The order matters too. Because a text arrives faster and gets read sooner, leading with SMS for consented shoppers often recovers the sale before the email even sends. For everyone else, the email carries the full job. Build one flow that branches on consent rather than two separate flows, so your reporting stays clean and a shopper never gets double-messaged. Tested well, this combo is one of the few changes that lifts a mature abandoned cart flow without touching the copy at all.
Most stores leave SMS off the table entirely, which is exactly why it is an edge. If you collect phone numbers through your signup forms, you already have the audience. Our popup and capture work is built to grow both your email and SMS lists at the same time.
Cut your lost carts now
Abandoned carts are not a problem to accept. They are recoverable revenue waiting for a system.

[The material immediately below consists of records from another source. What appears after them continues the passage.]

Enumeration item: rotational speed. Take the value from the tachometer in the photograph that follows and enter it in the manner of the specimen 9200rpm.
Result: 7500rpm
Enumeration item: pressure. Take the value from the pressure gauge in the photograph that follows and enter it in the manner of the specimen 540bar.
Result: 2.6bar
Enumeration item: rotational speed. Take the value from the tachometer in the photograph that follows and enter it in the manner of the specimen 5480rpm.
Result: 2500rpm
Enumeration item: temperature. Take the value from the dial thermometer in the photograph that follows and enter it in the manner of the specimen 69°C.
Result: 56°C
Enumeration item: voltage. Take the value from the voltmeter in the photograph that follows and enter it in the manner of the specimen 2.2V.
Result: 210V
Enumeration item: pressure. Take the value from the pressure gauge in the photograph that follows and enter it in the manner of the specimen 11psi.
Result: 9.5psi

The pattern is proven: send three emails, start within an hour, give each message a real job, run both cart and checkout triggers, and layer SMS on top for consented shoppers. Do that, and you move from the 5% to 8% that Shopify's native email recovers toward the 15% to 25% a real Klaviyo flow delivers.
The brands that win here are not the ones with the cleverest copy. They are the ones who actually built the full sequence and kept it tuned. If your flow is missing emails, firing too late, or landing in spam, you are leaving sales behind every single day. Want a second set of eyes on yours? Start with a free Klaviyo audit or book a call and we will map the gaps.

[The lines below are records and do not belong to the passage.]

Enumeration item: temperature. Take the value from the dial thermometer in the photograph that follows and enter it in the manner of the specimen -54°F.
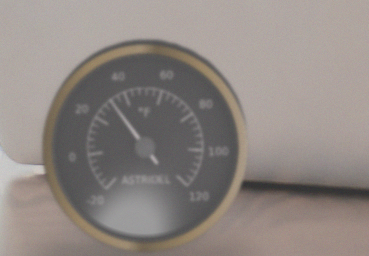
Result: 32°F
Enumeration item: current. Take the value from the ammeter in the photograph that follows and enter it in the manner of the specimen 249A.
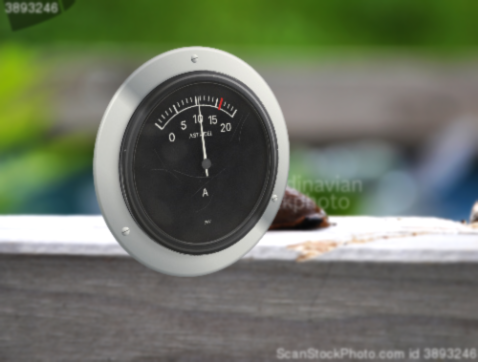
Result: 10A
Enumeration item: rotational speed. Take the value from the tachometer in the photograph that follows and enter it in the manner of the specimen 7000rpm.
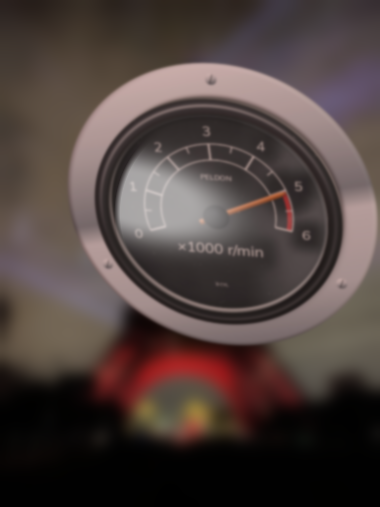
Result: 5000rpm
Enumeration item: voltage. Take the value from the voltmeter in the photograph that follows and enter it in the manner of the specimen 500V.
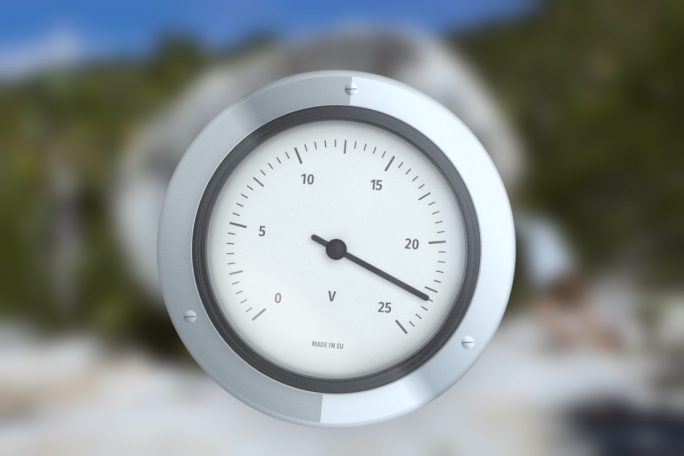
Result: 23V
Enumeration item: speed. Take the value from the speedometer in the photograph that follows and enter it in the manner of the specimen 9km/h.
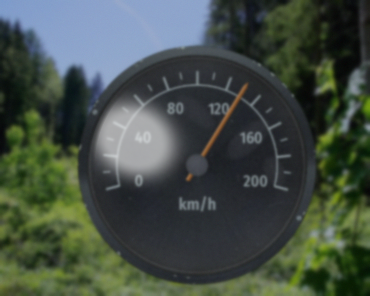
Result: 130km/h
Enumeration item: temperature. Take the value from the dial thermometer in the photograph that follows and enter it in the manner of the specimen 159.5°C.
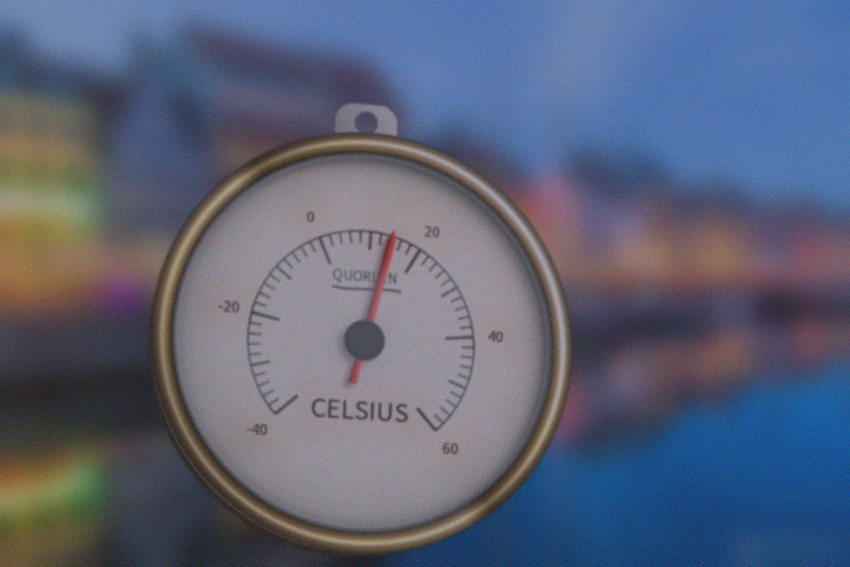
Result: 14°C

Frequently Asked Questions
Do abandoned cart emails work?
Yes. Abandoned cart emails are one of the highest-return automations in e-commerce. They earn open rates near 50%, far above normal campaigns, because the shopper already chose the product. A well-built three-email flow in Klaviyo can recover 15% to 25% of otherwise lost carts, which is real revenue from traffic you already paid for.
When to send the first email?
Send the first abandoned cart email within one hour of abandonment. Research shows 30 to 60 minutes is the sweet spot, since shopper intent fades quickly. A fast first touch drives the majority of recoveries, so prioritize speed over a long delay.

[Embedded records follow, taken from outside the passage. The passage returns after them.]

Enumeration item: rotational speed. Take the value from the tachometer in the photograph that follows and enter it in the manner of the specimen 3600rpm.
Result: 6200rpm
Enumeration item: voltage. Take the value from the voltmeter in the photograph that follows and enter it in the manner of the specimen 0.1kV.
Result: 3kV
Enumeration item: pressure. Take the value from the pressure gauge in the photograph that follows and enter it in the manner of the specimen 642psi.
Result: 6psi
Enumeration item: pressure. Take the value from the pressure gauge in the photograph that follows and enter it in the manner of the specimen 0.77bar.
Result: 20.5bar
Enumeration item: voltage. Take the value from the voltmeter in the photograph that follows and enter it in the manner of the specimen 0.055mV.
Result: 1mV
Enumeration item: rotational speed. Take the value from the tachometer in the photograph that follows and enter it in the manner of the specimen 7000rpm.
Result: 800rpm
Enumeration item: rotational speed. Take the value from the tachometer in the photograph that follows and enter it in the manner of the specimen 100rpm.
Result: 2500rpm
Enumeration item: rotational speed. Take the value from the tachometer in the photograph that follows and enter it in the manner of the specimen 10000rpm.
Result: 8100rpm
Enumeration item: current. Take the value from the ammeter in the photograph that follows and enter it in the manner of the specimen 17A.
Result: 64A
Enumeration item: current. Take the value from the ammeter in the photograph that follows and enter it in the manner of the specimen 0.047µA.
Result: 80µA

How many emails is too many?
More than three abandoned cart emails is usually too many. Three messages recover most carts without raising spam complaints or hurting your sender reputation. A single email leaves money on the table, while four or more brings sharply diminishing returns and rising unsubscribe risk.
Should I offer a discount?
Not in the first email. Offering a discount too early teaches shoppers to abandon carts on purpose to trigger a coupon. Lead with a simple reminder and social proof, then save a small incentive for the final email if the shopper still has not converted. This protects your margins while still rescuing the sale.
Cart vs checkout: difference?
A checkout flow triggers when a shopper starts checkout and stops, signaling high intent. A cart flow triggers when someone adds an item but never reaches checkout, capturing earlier browsers. Many Shopify stores run both with a filter to avoid overlap, using the checkout flow as the primary recovery engine.